##### EXTRACTED INFORMATION #####

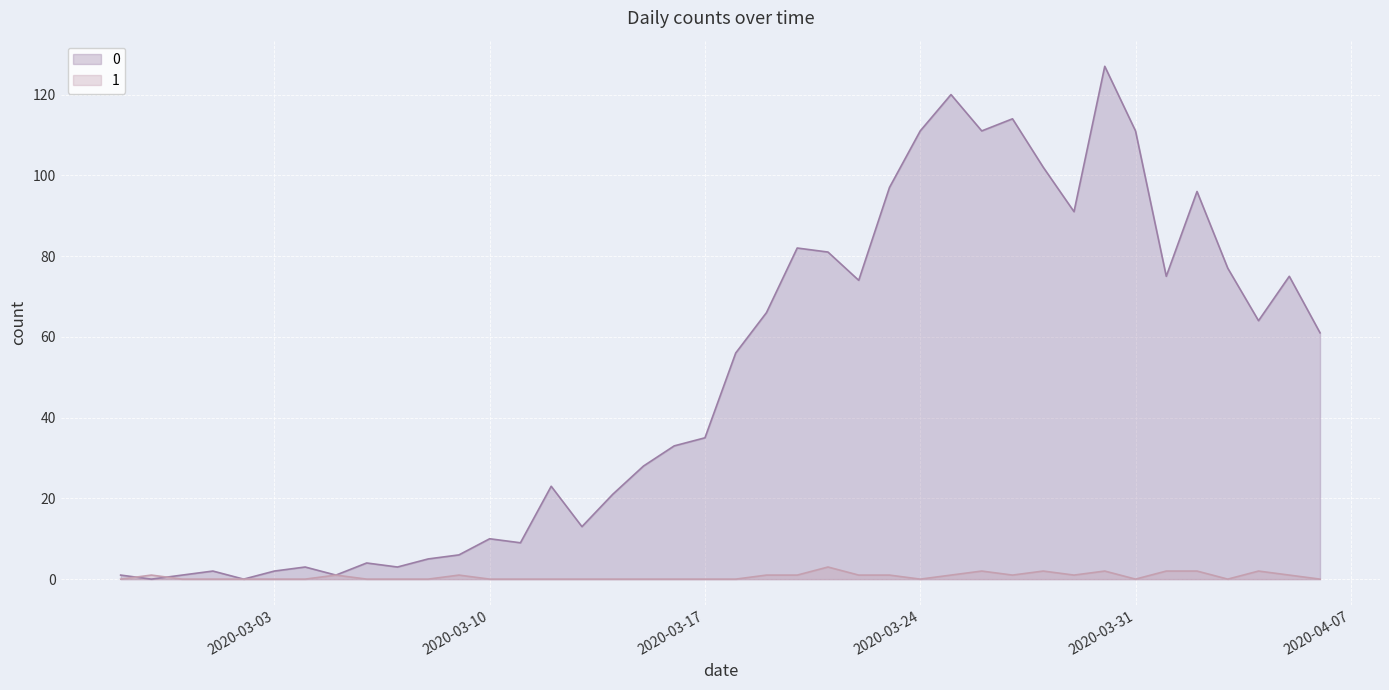

At which label does 0 reach its peak?

2020-03-30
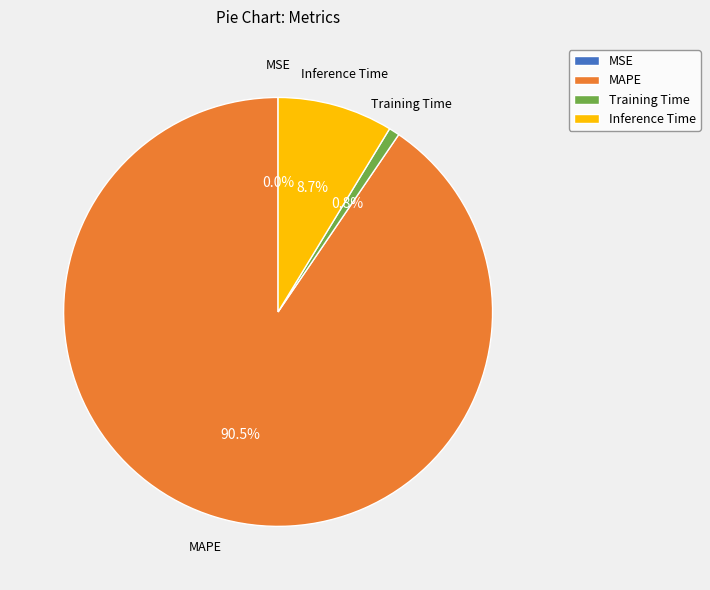

Does Training Time account for over 50% of the chart?

No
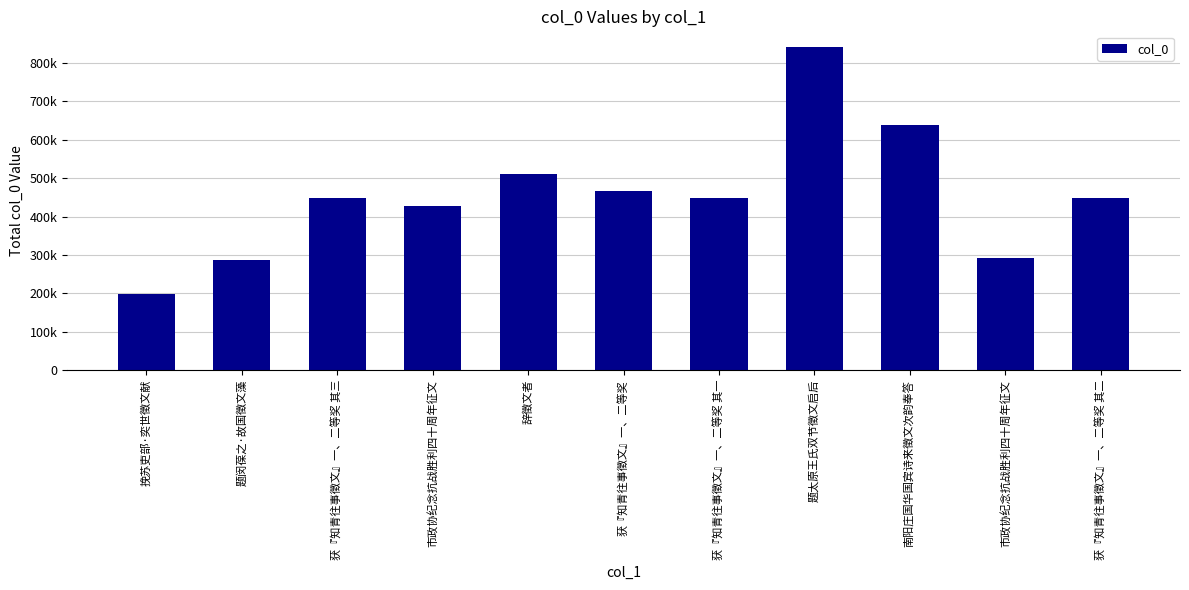

What is the maximum value shown in the chart?

840134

#####

WORK TO COMPLETE —
Gather every line in the entries above that contains the word "chart", and copy each one in full.

TASK SOLUTION —
Does Training Time account for over 50% of the chart?
What is the maximum value shown in the chart?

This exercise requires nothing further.